Transfusion board fails to trace 11 suspect blood products


AT least 11 blood products, potentially contaminated by HIV, have not yet been traced by the Blood Transfusion Services Board. This was disclosed last night following confirmation that three more patients - one in Dublin and two in the south east - received HIV infected blood.

All three were elderly men and are now dead. It remains unclear whether they had become HIV positive. The fourth, a nurse who is now on leave from St Luke's Hospital in Kilkenny, became infected after a blood transfusion for anaemia in 1985.

Further details of the contamination were disclosed yesterday as the inquiry into the hepatitis C scandal heard evidence from two former national directors of the BTSB relating to the events surrounding the anti D controversy.
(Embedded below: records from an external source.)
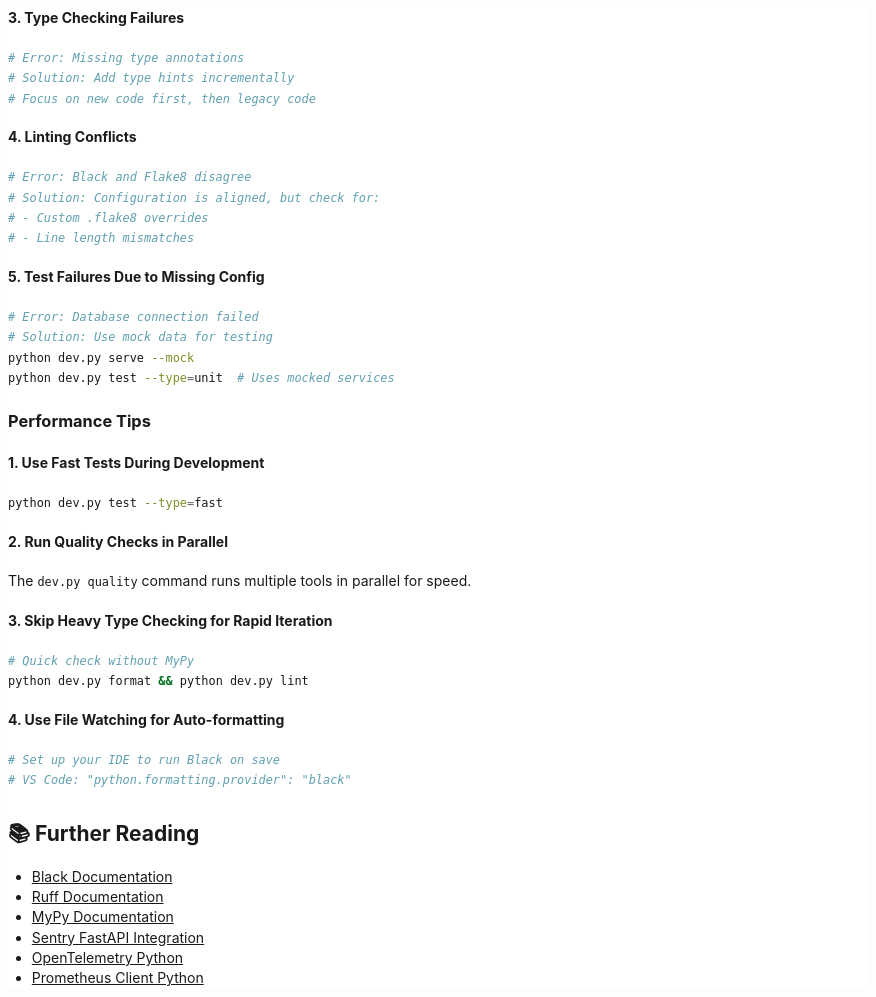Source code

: #### 3. Type Checking Failures
```bash
# Error: Missing type annotations
# Solution: Add type hints incrementally
# Focus on new code first, then legacy code
```

#### 4. Linting Conflicts
```bash
# Error: Black and Flake8 disagree
# Solution: Configuration is aligned, but check for:
# - Custom .flake8 overrides
# - Line length mismatches
```

#### 5. Test Failures Due to Missing Config
```bash
# Error: Database connection failed
# Solution: Use mock data for testing
python dev.py serve --mock
python dev.py test --type=unit  # Uses mocked services
```

### Performance Tips

#### 1. Use Fast Tests During Development
```bash
python dev.py test --type=fast
```

#### 2. Run Quality Checks in Parallel
The `dev.py quality` command runs multiple tools in parallel for speed.

#### 3. Skip Heavy Type Checking for Rapid Iteration
```bash
# Quick check without MyPy
python dev.py format && python dev.py lint
```

#### 4. Use File Watching for Auto-formatting
```bash
# Set up your IDE to run Black on save
# VS Code: "python.formatting.provider": "black"
```

## 📚 Further Reading

- [Black Documentation](https://black.readthedocs.io/)
- [Ruff Documentation](https://docs.astral.sh/ruff/)
- [MyPy Documentation](https://mypy.readthedocs.io/)
- [Sentry FastAPI Integration](https://docs.sentry.io/platforms/python/guides/fastapi/)
- [OpenTelemetry Python](https://opentelemetry.io/docs/instrumentation/python/)
- [Prometheus Client Python](https://github.com/prometheus/client_python)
One of them, Dr Terry Walsh, who held the post from 1985 until last year, regretted "very much" that no one at the BTSB made the connection in 1977 between antiD and a hepatitis like outbreak. "I've been very, very deeply upset by this," he said.

The other, Dr Jack O'Riordan (82), who retired in 1985, said his memory of the events was very poor.

The latest controversy surrounding the BTSB was also raised at a Dail committee yesterday when the Minister for Health, Mr Noonan, said that the board's chief executive, Mr Liam Dunbar, should have told him it was aware last May that blood products may have been contaminated with HIV.

Mr Noonan said he would meet Mr Dunbar before he goes into the bail on Tuesday to answer questions on the latest contamination controversy. But he insisted he was "not prepared to criticise" Mr Dunbar.

The BTSB wrote to 45 hospitals in September in an attempt to locate 31 blood products potentially contaminated by HIV. But the letters made no mention of HIV, a decision which was defended by Mr Dunbar yesterday on the grounds that the board did not want to cause alarm. However, he conceded that an immediate response could have been sought.

The BTSB believed it was not a "major issue", said Mr Dunbar, and therefore did not tell the board of the BTSB or the Minister.

It emerged that the South Eastern Health Board, which was closely involved in the issue at the weekend because of the discovery that a nurse employed by it was HIV positive, only learned of other potentially infected doses on Tuesday.

Mr Dunbar was unable to explain why after seven blood donors tested HIV positive between 1985 and 1989 and the board took no further donations from them - the BTSB did not proceed to trace where the donations went at that time.

Thirty one blood products, mainly red cells, platelets and plasma, were made from the donations and issued to hospitals. The number untraced is now at least 11.

The BTSB also confirmed that the difficulty in tracing the contaminated blood products derived from relevant records that are now missing.